* Input data *

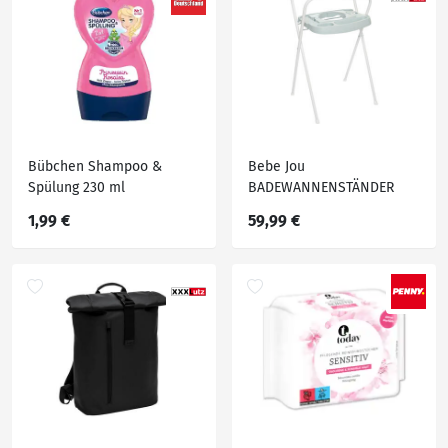
Bübchen Shampoo &
Bebe Jou
Spülung 230 ml
BADEWANNENSTÄNDER
Grün
1,99 €
59,99 €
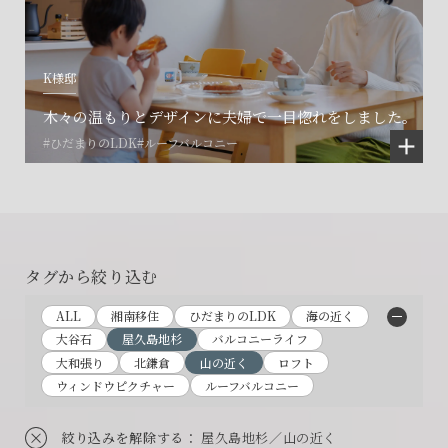
K様邸
木々の温もりとデザインに夫婦で一目惚れをしました。
#ひだまりのLDK
#ルーフバルコニー
タグから絞り込む
ALL
湘南移住
ひだまりのLDK
海の近く
大谷石
屋久島地杉
バルコニーライフ
大和張り
北鎌倉
山の近く
ロフト
ウィンドウピクチャー
ルーフバルコニー
絞り込みを解除する
： 屋久島地杉／山の近く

* Work order *
Repeat everything in the records above exactly, except the pictures.

* Answer to the problem *
Bübchen Shampoo &
Bebe Jou
Spülung 230 ml
BADEWANNENSTÄNDER
Grün
1,99 €
59,99 €
K様邸
木々の温もりとデザインに夫婦で一目惚れをしました。
#ひだまりのLDK
#ルーフバルコニー
タグから絞り込む
ALL
湘南移住
ひだまりのLDK
海の近く
大谷石
屋久島地杉
バルコニーライフ
大和張り
北鎌倉
山の近く
ロフト
ウィンドウピクチャー
ルーフバルコニー
絞り込みを解除する
： 屋久島地杉／山の近く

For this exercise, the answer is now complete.